Thousands of entrepreneurs flocked to Silicon Valley during the Internet gold rush. They were all fully aware of this concept. It is very, very difficult to produce breakthrough ideas, products or companies living within a bubble.
Give me where to stand, and I will move the earth.- Archimedes
Peter Bichsel treats this topic rather humorously in his short story “Der Erfinder” (The Inventor). It is about an inventor that puts all his time, effort and passion into creating new inventions. However, upon returning to the city from his hideaway laboratory to show off his new inventions, he is repeatedly rebuffed and laughed at. Time after time and invention after invention he finds that his “new” inventions have already been introduced to society. Nevertheless, as a persistent and determined inventor he returns to his laboratory to truly invent something new.
Of course, he never succeeds. Other authors through history have addressed this issue. John Donne in Meditation 17 , for example: “No man is an island unto himself”. Working outside of an environment where things “are happening” means additional challenges for the businessman, entrepreneur, artist, designer, etc.

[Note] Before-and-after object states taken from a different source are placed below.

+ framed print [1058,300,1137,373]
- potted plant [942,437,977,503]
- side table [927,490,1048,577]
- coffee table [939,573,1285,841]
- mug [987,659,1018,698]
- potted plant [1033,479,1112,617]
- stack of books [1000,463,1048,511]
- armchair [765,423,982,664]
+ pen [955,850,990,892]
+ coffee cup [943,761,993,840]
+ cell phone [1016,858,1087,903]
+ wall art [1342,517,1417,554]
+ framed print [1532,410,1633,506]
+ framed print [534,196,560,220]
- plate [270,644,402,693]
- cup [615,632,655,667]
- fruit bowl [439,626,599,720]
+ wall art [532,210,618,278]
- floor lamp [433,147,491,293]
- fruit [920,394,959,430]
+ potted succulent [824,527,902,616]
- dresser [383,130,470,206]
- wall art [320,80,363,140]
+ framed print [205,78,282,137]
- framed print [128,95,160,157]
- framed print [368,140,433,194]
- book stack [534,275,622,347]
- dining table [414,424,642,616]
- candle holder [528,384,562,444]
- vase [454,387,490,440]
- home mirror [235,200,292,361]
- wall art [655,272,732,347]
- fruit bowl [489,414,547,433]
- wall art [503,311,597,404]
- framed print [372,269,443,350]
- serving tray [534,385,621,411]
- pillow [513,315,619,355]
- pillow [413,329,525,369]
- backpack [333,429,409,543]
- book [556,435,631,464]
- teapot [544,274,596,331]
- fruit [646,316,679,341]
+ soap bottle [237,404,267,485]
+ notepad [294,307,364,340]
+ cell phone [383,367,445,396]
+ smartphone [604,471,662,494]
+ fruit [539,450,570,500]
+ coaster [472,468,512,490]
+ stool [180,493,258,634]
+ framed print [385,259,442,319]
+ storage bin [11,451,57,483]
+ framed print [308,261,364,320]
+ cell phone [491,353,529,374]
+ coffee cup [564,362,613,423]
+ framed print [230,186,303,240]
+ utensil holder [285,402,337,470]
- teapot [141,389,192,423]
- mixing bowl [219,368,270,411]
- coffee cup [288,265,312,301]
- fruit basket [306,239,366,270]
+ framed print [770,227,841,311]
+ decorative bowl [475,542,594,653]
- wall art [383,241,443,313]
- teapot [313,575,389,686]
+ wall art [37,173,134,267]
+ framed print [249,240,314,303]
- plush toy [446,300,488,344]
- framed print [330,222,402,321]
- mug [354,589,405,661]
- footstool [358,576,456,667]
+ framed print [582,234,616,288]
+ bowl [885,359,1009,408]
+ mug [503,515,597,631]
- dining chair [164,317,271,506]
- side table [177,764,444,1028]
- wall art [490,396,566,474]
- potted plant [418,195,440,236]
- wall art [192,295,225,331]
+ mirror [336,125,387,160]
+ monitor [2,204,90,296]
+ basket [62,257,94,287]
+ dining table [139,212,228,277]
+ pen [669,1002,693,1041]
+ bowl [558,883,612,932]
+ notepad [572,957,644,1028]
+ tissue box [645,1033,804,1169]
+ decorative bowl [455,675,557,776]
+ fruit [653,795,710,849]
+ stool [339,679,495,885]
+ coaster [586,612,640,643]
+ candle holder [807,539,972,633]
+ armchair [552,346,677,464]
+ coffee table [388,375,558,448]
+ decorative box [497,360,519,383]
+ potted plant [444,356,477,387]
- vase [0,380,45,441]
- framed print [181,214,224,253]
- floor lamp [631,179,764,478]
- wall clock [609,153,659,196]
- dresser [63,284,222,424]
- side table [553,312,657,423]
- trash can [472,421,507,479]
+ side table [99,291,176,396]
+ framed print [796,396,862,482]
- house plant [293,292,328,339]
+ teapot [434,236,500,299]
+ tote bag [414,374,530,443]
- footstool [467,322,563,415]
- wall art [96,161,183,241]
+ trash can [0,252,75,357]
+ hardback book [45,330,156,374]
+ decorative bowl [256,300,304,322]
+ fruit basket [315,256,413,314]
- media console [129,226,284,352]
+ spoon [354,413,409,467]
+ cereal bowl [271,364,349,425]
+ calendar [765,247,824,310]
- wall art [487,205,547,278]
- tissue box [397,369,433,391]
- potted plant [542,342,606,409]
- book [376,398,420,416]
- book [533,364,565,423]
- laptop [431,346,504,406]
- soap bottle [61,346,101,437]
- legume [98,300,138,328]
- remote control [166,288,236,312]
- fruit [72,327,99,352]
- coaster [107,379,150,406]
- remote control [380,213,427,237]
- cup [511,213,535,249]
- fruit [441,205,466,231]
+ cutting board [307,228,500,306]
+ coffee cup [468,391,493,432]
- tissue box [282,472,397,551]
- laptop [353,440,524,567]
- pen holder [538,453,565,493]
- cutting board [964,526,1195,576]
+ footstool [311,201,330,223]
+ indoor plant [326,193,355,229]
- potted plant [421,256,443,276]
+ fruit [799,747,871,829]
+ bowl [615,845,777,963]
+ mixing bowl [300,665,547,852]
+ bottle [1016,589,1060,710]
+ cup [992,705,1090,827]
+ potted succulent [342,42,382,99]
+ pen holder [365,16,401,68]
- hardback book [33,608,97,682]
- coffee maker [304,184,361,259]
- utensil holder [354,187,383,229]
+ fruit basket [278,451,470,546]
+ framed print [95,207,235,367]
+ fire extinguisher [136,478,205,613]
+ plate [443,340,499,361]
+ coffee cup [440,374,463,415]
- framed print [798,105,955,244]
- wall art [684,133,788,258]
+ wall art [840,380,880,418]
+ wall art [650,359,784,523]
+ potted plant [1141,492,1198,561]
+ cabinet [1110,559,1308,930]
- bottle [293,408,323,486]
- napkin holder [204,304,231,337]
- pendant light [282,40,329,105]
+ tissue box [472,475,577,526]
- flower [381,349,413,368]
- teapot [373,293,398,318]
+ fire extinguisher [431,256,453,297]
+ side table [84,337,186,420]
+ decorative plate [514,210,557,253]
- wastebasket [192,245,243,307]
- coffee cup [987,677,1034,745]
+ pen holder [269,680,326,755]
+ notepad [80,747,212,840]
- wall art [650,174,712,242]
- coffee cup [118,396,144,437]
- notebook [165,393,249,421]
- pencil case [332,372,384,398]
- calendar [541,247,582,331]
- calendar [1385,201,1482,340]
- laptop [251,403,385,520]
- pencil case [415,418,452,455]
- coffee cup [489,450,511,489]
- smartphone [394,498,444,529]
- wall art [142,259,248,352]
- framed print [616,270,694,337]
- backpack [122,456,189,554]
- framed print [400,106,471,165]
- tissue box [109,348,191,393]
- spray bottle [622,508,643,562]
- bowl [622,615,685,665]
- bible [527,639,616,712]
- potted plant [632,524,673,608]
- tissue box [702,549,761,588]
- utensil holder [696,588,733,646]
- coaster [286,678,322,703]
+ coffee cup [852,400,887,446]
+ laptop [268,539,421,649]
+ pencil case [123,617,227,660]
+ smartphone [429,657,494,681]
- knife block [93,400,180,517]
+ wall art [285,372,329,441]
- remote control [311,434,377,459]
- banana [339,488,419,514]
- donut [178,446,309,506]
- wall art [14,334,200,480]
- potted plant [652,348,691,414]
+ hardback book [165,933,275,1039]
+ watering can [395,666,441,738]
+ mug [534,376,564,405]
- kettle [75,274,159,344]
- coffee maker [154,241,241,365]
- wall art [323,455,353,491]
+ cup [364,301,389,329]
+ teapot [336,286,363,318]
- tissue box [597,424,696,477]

Being in the right place doesn’t keep you current; that’s what Business 2.0 or The Economist is for. Being in the right place keeps you ahead of the curve. You have the opportunity to get the inside track months before anyone is writing about it.
Three short weeks in Seattle, WA was all it took to bring this idea home. Seattle, a city with technology heavyweights like Microsoft, Amazon.com and Real Networks and large investors like Vulcan Ventures (founded by Paul Allen, Microsoft co-founder), is “happening” place to be. I can only imagine what San Francisco and Silicon Valley have to be like.
Being in the right place makes a large difference on many levels: strategic, operational, partnerships, financing, etc. If you work with video, for example, and live in Seattle there is a high probability that either you know someone who works at Real Networks ( http://www.real.com ) or you can easily get in touch with someone who does. This makes it much easier for you and your company to reach agreements with or collaborate with Real Networks- something that would almost be unfeasible from Barcelona, Spain, for example. There are simply too many barriers to overcome.
Coopetition and cooperation is more viable when all members of a value chain can work together to provide complete business solutions. Competencies, skill sets and technological ability that your individual firm may lack, can be (more or less) easily obtained through another local company by way of a bi-lateral, synergistic partnership. And, this agreement is usually reached and proposed through friends.
So, what to do if you don’t live in Silicon Valley, Seattle, London or Amsterdam? Well, get out to your local networking event and meet people. Barcelona is quite small- you always seem to run into the same people…very much like in Seattle. Use it to your advantage to make things happen…if you’re not out there you’re out of the loop. Because like everywhere- either you’re in or you’re out.